**Instructions to follow**
Go through the records and show each line where the word "selector" occurs.

(Collection entries)
◆ ◆ ◆

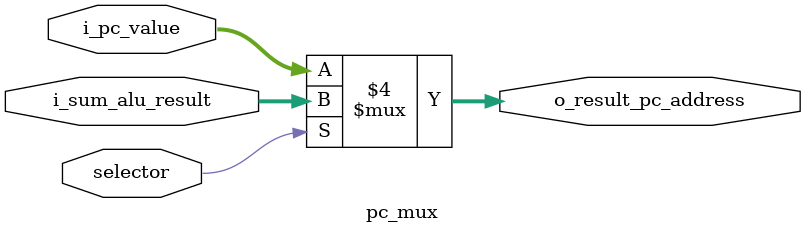
<source format=v>

`timescale 1ns/1ns

module pc_mux(
    input selector,
    input [31:0] i_pc_value,
    input [31:0] i_sum_alu_result,
    output reg [31:0] o_result_pc_address
);

always @* begin

    if(selector == 1'b1) begin
        o_result_pc_address = i_sum_alu_result;
    end
    else begin
        o_result_pc_address = i_pc_value;
    end
end

endmodule
</source>
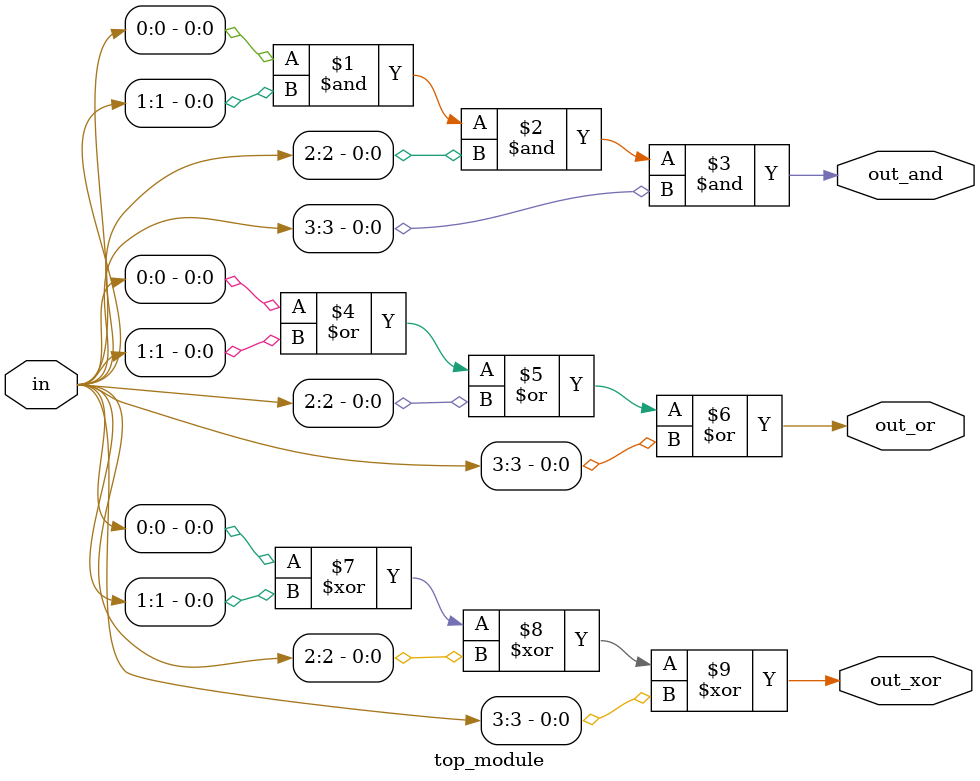
<source format=v>
module top_module( 
    input [3:0] in,
    output out_and,
    output out_or,
    output out_xor
);
    assign out_and = in[0]&in[1]&in[2]&in[3];
    assign out_or = in[0]|in[1]|in[2]|in[3];
    assign out_xor = in[0]^in[1]^in[2]^in[3];
endmodule

</source>
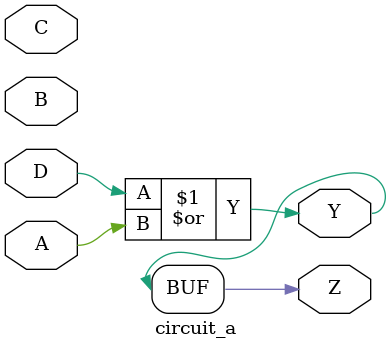
<source format=v>
module circuit_a(
    input A,
    input B,
    input C,
    input D,
    output Y,
    output Z
);

    assign Y = D | A;
    assign Z = Y;
    
endmodule

</source>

◆ ◆ ◆

**Answer to this exercise**
    input selector,
    if(selector == 1'b1) begin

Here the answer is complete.